Belge pasajı |
>>>
1. YAZARLAR

  2. Rıdvan Kaya

  3. Kırılgan İttifaklarla Sağlam Adımlar Atılmaz!

Kırılgan İttifaklarla Sağlam Adımlar Atılmaz!

Temmuz 2015A+A-

7 Haziran seçimleri ne yazık ki, İslami kimlik ve duyarlılık sahibi kesimler açısından sevinmeyi gerektiren bir tablo ile sonuçlanmadı. Yaklaşık 13 yıllık AK Parti iktidarının sarsılmasının ve ortaya çıkan belirsizlik olgusunun içeride olduğu gibi, ülke dışında da İslami kaygıları merkeze almış kişileri, yapıları, çevreleri tedirgin ettiği açıkça görülebilmekte.

AK Parti’nin tek başına sürdürdüğü iktidarını kaybetmesi elbette bazılarının zannettiği gibi İslamcı bir iktidarın çöküşü olarak nitelenemez çünkü böyle bir gerçeklik mevcut değildi zaten. Mamafih gerek ideolojik kimliği gerekse de kadroları ve politikaları itibariyle bir dizi hususta farklılıklarımız bulunmasına ve pek çok noktada eleştirel bir tutum takınma ihtiyacı hissetmemize rağmen AK Parti’nin tek başına iktidar olma konumundan uzaklaşmasının ne Türkiye’deki Müslümanların ne de bir bütün olarak İslam ümmetinin lehine bir gelişme olmadığını anlamak zor olmasa gerek.

Bu, neden böyle? Mantıksal olarak aynılaşma durumunda değilsek, kaybetmesi neden zararımıza olsun? Çünkü hem temelde, hem detayda ayrıştığımız onca hususa rağmen alternatif teşkil edenin, rakip konumunda olanın bizim anlayışımız, hattımız değil; Kemalist, Türkçü ve Kürtçü çizgideki politik partiler olması vakasıyla yüz yüzeyiz de ondan!

Nitekim Türkiye’deki seçim sonuçlarının İsrail’den ABD’ye, Beşşar’dan Sisi’ye kadar doğurduğu sevinç tablosu da bu olguyu tersinden teyit etmektedir. İşgalcileri, zalimleri sevindiren, yüreklerine su serpen bir tablonun bizim lehimize olduğunu düşünmek elbette mantıkla bağdaşmaz.

Koalisyon Bulmacası

Seçim sonuçlarının ortaya koyduğu manzaraya baktığımızda Türkiye’nin öncelikle bir koalisyon iktidarı durumuyla karşı karşıya olduğunu görüyoruz. Bu noktada farklı seçenekler gündeme geliyor ama parlamentodaki 4 parti arasında yüksek düzeyde seyreden kutuplaşma olgusu nedeniyle koalisyon formüllerini pratiğe geçirmenin kâğıt üstünde sandalye sayılarının toplanması kadar kolay bir iş olmadığı da ortaya çıkıyor. Bu yüzden yeni bir seçim ihtimalinin, 7 Haziran gecesinden itibaren, en az koalisyon ihtimali kadar masada olan ve sadece bazı partilerin meydan okuma çabalarının tezahürü olarak değil, ciddiyet arz eden bir seçenek olduğunu görmek gerekiyor.
<<<
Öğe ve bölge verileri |
>>>
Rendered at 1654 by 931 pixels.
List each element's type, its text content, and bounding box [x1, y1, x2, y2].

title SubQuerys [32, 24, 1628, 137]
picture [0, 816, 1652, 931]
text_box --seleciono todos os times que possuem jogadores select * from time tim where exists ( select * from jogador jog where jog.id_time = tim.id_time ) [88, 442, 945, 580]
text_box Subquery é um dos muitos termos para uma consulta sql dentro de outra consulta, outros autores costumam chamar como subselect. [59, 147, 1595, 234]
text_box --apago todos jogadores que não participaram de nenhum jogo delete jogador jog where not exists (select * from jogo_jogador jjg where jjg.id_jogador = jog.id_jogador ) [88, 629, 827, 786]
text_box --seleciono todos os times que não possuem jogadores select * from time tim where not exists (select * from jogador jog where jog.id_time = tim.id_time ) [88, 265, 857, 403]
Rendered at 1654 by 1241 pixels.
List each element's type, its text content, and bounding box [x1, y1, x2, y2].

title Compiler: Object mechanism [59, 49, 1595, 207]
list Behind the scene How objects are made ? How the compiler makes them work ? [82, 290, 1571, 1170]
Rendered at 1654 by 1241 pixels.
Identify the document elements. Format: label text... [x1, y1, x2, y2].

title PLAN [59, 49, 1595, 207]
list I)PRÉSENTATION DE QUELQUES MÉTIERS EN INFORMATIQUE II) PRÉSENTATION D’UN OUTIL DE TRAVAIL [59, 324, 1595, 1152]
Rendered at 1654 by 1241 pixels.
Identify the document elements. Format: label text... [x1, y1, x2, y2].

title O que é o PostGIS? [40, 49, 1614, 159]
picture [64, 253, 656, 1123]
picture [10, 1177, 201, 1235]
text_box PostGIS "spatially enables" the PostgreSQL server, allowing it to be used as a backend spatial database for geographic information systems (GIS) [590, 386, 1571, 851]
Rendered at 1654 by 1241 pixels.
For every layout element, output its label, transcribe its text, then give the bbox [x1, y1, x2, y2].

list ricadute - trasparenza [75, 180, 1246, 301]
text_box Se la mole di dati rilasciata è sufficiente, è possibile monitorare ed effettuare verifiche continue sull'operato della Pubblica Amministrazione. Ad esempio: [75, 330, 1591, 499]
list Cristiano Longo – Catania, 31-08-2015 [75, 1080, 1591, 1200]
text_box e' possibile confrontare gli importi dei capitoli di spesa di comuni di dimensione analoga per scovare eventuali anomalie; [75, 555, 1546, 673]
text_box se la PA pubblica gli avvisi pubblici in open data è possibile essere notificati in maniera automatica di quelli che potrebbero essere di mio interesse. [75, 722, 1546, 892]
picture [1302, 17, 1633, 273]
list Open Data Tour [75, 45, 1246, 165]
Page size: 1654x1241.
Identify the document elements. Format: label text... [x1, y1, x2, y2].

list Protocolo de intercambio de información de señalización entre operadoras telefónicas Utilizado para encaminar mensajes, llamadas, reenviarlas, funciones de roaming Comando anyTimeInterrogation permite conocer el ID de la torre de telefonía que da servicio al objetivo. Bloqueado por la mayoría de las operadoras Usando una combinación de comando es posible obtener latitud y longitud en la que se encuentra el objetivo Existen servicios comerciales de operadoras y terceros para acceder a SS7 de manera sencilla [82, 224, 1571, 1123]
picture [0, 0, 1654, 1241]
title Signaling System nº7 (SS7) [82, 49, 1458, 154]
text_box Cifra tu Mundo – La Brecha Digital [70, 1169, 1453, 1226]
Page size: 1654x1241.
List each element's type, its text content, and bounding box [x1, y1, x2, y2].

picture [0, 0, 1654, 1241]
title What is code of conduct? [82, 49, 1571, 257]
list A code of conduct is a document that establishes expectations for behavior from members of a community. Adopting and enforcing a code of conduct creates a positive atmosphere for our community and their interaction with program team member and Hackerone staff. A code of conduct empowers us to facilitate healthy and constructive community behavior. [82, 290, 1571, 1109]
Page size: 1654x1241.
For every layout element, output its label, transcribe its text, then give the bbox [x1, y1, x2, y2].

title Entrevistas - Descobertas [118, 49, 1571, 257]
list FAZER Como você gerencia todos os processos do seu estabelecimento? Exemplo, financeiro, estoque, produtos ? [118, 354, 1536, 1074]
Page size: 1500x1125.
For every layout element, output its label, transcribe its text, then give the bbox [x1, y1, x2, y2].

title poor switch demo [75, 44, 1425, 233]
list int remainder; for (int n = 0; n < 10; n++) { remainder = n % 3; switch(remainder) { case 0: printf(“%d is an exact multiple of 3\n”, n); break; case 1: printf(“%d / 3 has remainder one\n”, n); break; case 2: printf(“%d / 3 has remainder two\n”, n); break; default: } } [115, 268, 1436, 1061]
<<<
Yazılı yönerge 1 |
Seçim yazısına dayanarak şu soruları cevaplayın:
(a) AK Parti iktidarı yaklaşık kaç yıllıktır?
(b) Yazara göre alternatif ve rakip konumunda olan hangi çizgideki partilerdir?
(c) Parlamentoda kaç parti bulunmaktadır?
Yazılı yönerge 2 | Seçim yazısında "Seçim sonuçlarının ortaya koyduğu manzaraya" diye başlayan paragrafı, temel bilgileri koruyarak madde madde yeniden yazın.

Tam cevap 1 |
(a) Yaklaşık 13 yıllıktır.
(b) Kemalist, Türkçü ve Kürtçü çizgideki politik partilerdir.
(c) 4 parti bulunmaktadır.

Tam cevap 2 |
- Seçim sonuçları, Türkiye'nin öncelikle bir koalisyon iktidarı durumuyla karşı karşıya olduğunu gösteriyor.
- Farklı seçenekler gündemde, ancak parlamentodaki 4 parti arasındaki yüksek kutuplaşma nedeniyle koalisyon formüllerini uygulamak, kâğıt üstünde sandalye sayılarını toplamak kadar kolay değil.
- Bu yüzden yeni seçim ihtimali, 7 Haziran gecesinden beri en az koalisyon ihtimali kadar masada duruyor.
- Yeni seçim, yalnızca bazı partilerin meydan okuma çabası değil, ciddi bir seçenektir.